This article is part of our series “GRITS: Girls Raised in the South,” in which we profile some of our favorite Southern ladies and the things that make them awesome. Got an idea for a fabulous femme we should feature? Shoot us an email at firstname.lastname@example.org! (Alliteration optional.)
Name: Jesmyn Ward
Hometown: DeLisle, Mississippi
Profession: writer, professor, certified genius
Reasons she’s awesome: “The dream of her was the glow of a spent fire on a cold night: warm and welcoming.” Jesmyn Ward’s writing seems to come like a dream, shimmeringly close to reality and grounded in her experience but spun so quickly into cobwebs of fantasy that you don’t realize you’re moving into the realm of the magical until you’re already there. She was born in 1977 in a rural Mississippi town, raised on the hurricane-buffeted land of the Gulf Coast. She was bullied as a child — first at her public school, then at her new private school when her mother’s boss, whose house she cleaned, offered to pay her way. She was the first person in her family to go to college, earning a B.A. and M.A. at Stanford. Just after she graduated, her little brother, Joshua, was killed by a drunk driver. And it was at that moment that she decided to take her love-hate relationship with her home, her fascination with heritage and ghosts and family, and her critical eye on matters of race and poverty and the culture of the South, and channel them into writing.
Jesmyn earned her M.F.A. at the University of Michigan in 2005. (Her thesis would eventually become her first novel, Where the Line Bleeds, which spins a tale of siblings in the Yoknapatawpha-esque Bois Sauvage, MS — both of which would come to feature heavily in her fiction.) Also in 2005, the second tragedy would hit the crucible of her rapidly forging talent: Hurricane Katrina. Like many folks in the region, Jesmyn and her family had to evacuate their home as the waters rapidly rose. They attempted to drive to a nearby church but ended up stranded in a field full of tractors. The white family that owned the field came out mid-storm to check on their property and refused to let the Wards, who are black, take refuge in their house, claiming it was too full. And so they sat. When the waters receded a bit, they made their way to the next intersection, where another family took them in. But the experience stuck with Jesmyn. And in 2011, it became her second, ground-breaking, award-winning book: Salvage the Bones. And that is where I fell in love with her.
There are some books that are so moving, so breath taking, that they stick in your craw for years. For me, Salvage the Bones is one of them. It’s a story about a motherless child, herself about to become a mother, as she and her siblings and father (and her brother’s dog) brace for and (spoiler alert) ultimately survive Hurricane Katrina. It is, as the New York Times put it, “a taut, wily novel, smartly plotted and voluptuously written,” and one whose richly imagined characters and their struggles to grow up and get by have stuck with me for years. (Sound familiar? It was featured in the very first installment of our series, Required Reading, three years ago today.) Salvage the Bones won the National Book Award on November 16, 2011, and a literary star was born.

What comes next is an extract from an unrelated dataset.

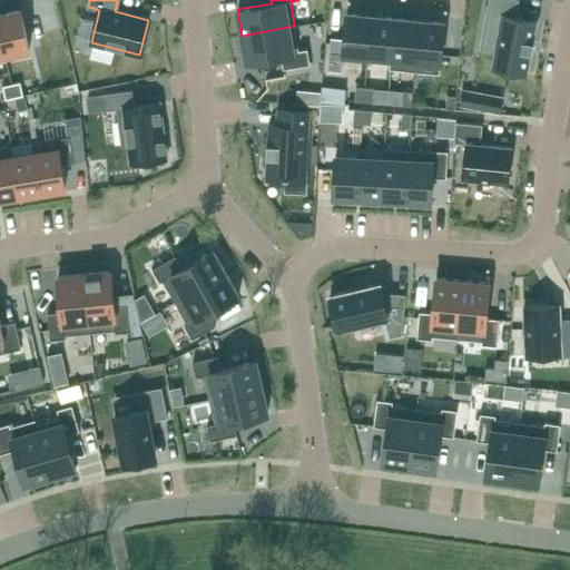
[(517,0),(489,0),(487,15),(502,17),(495,51),(493,68),(526,75),(529,53),(531,53),(532,51),(530,51),(531,45),(533,45),(533,42),(531,42),(536,21),(514,18),(518,0),(517,0)]
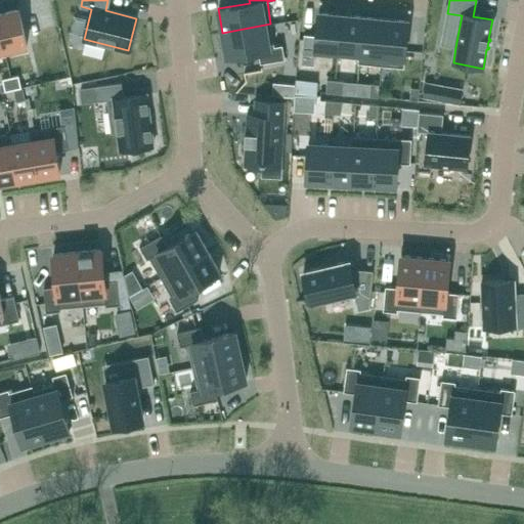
[(27,45),(18,10),(0,13),(0,32),(5,55),(6,55),(5,50),(27,45)]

Since then, Jesmyn has gone on to write a memoir (Men We Reaped), edited and contributed to an essay collection (The Fire This Time: A New Generation Speaks About Race), and publish her third novel (Sing, Unburied, Sing!), which earned her her second National Book Award. She was awarded a MacArthur “Genius” Grant in 2017 for her work “exploring the enduring bonds of community and familial love among poor African Americans of the rural South against a landscape of circumscribed possibilities and lost potential.” And when she isn’t blowing minds with her vibrant prose, she is an associate professor of English at Tulane University.

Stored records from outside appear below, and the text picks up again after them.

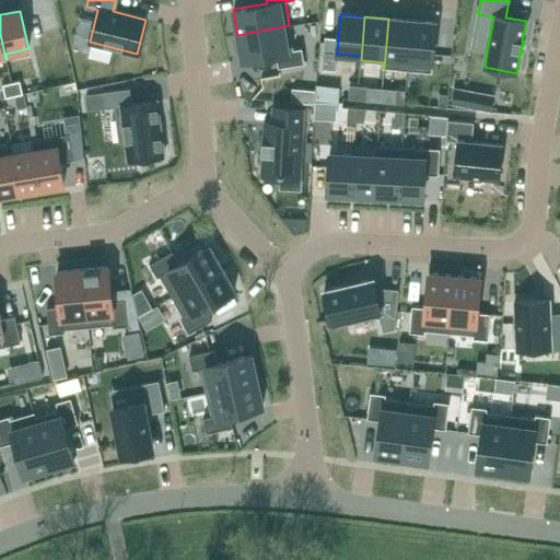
[(388,19),(384,68),(407,70),(411,21),(388,19)]
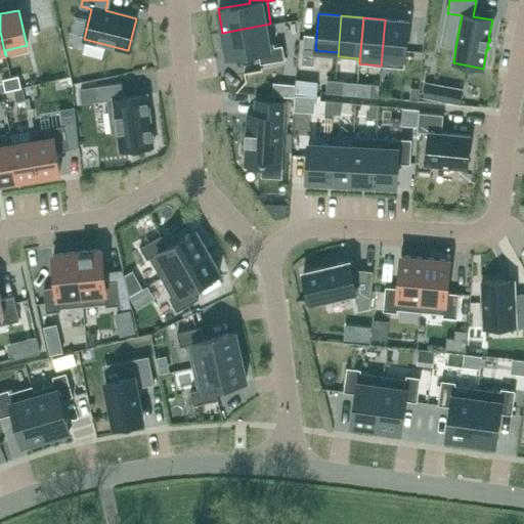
[(385,19),(381,66),(404,68),(408,22),(385,19)]
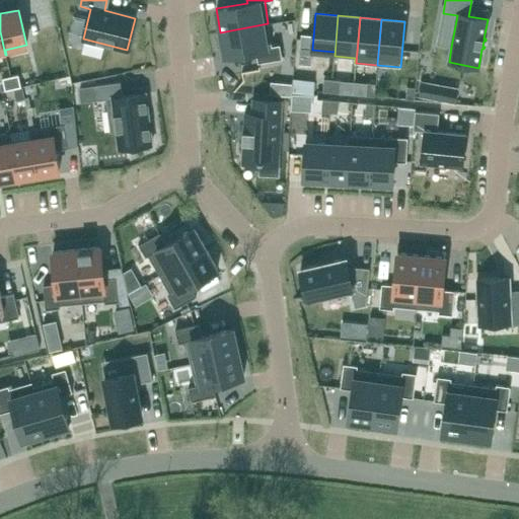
[(268,23),(220,32),(224,56),(255,51),(258,63),(282,59),(280,45),(272,46),(268,23)]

When describing Salvage the Bones, Jesmyn said, “Here in these Mississippi coastal backwoods, there are motherless children, beautiful pit bulls, lost girls, boys who ride bikes without seats, fights in basketball gyms, births, deaths, and more. Sit with me on the lip of this ditch. Come on: let me tell you a story.” She follows in a great tradition of Southern storytellers: steeped in lore, clear-eyed to the realities of the present, and shining a light on the dustier, muddier, darker corners of our world. She tells the stories of the people who don’t often get the spotlight, and she does it with grace and honesty. And I’ll just be sitting here, on the lip of the ditch, waiting for her to tell me another one.